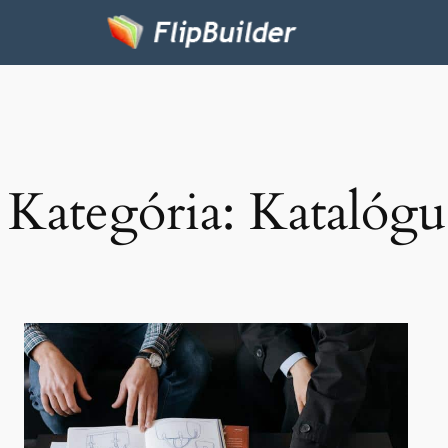
Kategória:
Katalógus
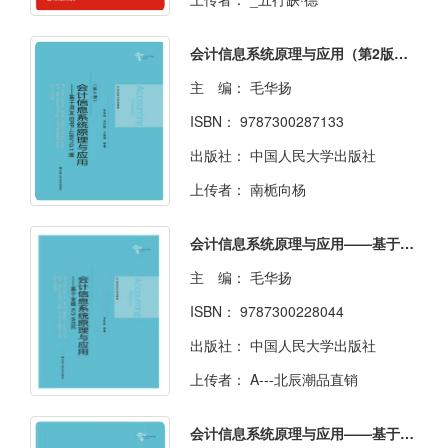
会计信息系统原理与应用（第2版）(21世纪会计系列教材)
主 编：
毛华扬
ISBN：
9787300287133
出版社：
中国人民大学出版社
上传者：
南栀向杨
会计信息系统原理与应用——基于金蝶K/3 WISE
主 编：
毛华扬
ISBN：
9787300228044
出版社：
中国人民大学出版社
上传者：
A---北辰潮品直销
会计信息系统原理与应用——基于用友 ERP-U8.72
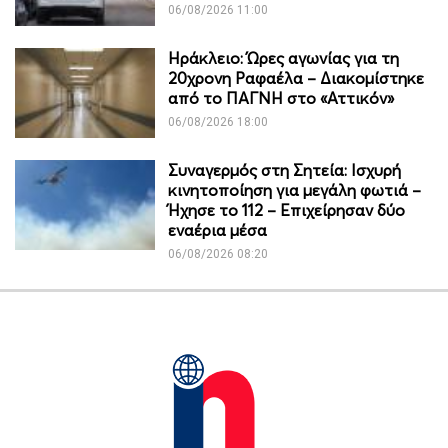
06/08/2026 11:00
Ηράκλειο: Ώρες αγωνίας για τη
20χρονη Ραφαέλα – Διακομίστηκε
από το ΠΑΓΝΗ στο «Αττικόν»
06/08/2026 18:00
Συναγερμός στη Σητεία: Ισχυρή
κινητοποίηση για μεγάλη φωτιά –
Ήχησε το 112 – Επιχείρησαν δύο
εναέρια μέσα
06/08/2026 08:20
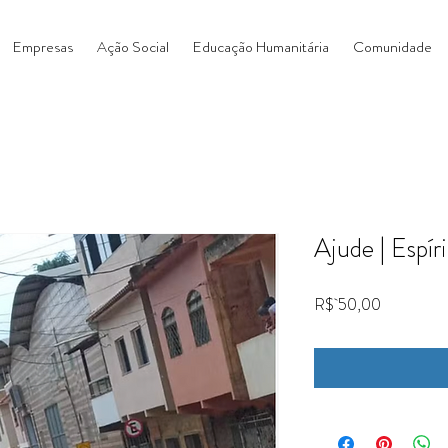
Empresas
Ação Social
Educação Humanitária
Comunidade
Ajude | Espír
Preço
R$ 50,00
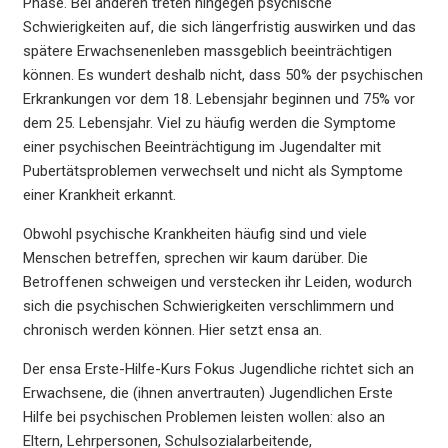
Phase. Bei anderen treten hingegen psychische
Schwierigkeiten auf, die sich längerfristig auswirken und das
spätere Erwachsenenleben massgeblich beeinträchtigen
können. Es wundert deshalb nicht, dass 50% der psychischen
Erkrankungen vor dem 18. Lebensjahr beginnen und 75% vor
dem 25. Lebensjahr. Viel zu häufig werden die Symptome
einer psychischen Beeinträchtigung im Jugendalter mit
Pubertätsproblemen verwechselt und nicht als Symptome
einer Krankheit erkannt.
Obwohl psychische Krankheiten häufig sind und viele
Menschen betreffen, sprechen wir kaum darüber. Die
Betroffenen schweigen und verstecken ihr Leiden, wodurch
sich die psychischen Schwierigkeiten verschlimmern und
chronisch werden können. Hier setzt ensa an.
Der ensa Erste-Hilfe-Kurs Fokus Jugendliche richtet sich an
Erwachsene, die (ihnen anvertrauten) Jugendlichen Erste
Hilfe bei psychischen Problemen leisten wollen: also an
Eltern, Lehrpersonen, Schulsozialarbeitende,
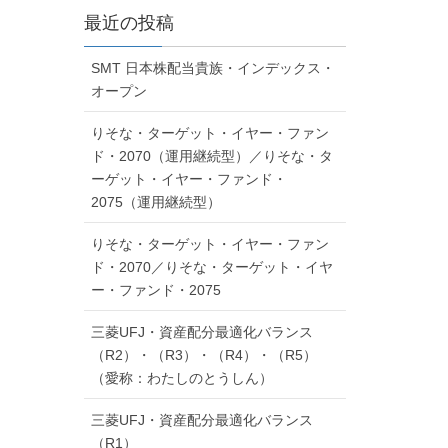
最近の投稿
SMT 日本株配当貴族・インデックス・
オープン
りそな・ターゲット・イヤー・ファン
ド・2070（運用継続型）／りそな・タ
ーゲット・イヤー・ファンド・
2075（運用継続型）
りそな・ターゲット・イヤー・ファン
ド・2070／りそな・ターゲット・イヤ
ー・ファンド・2075
三菱UFJ・資産配分最適化バランス
（R2）・（R3）・（R4）・（R5）
（愛称：わたしのとうしん）
三菱UFJ・資産配分最適化バランス
（R1）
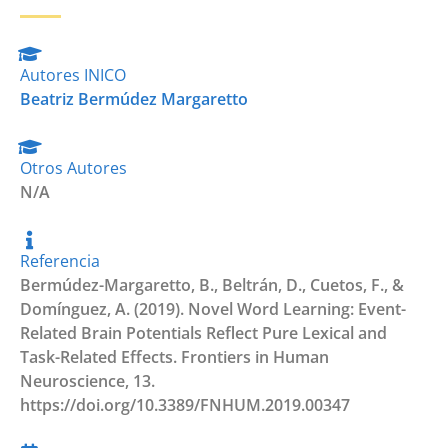
Autores INICO
Beatriz Bermúdez Margaretto
Otros Autores
N/A
Referencia
Bermúdez-Margaretto, B., Beltrán, D., Cuetos, F., &
Domínguez, A. (2019). Novel Word Learning: Event-
Related Brain Potentials Reflect Pure Lexical and
Task-Related Effects. Frontiers in Human
Neuroscience, 13.
https://doi.org/10.3389/FNHUM.2019.00347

Task instructions:
Report only a number: how many lines in the material above contain the string "häufig".

Task output:
2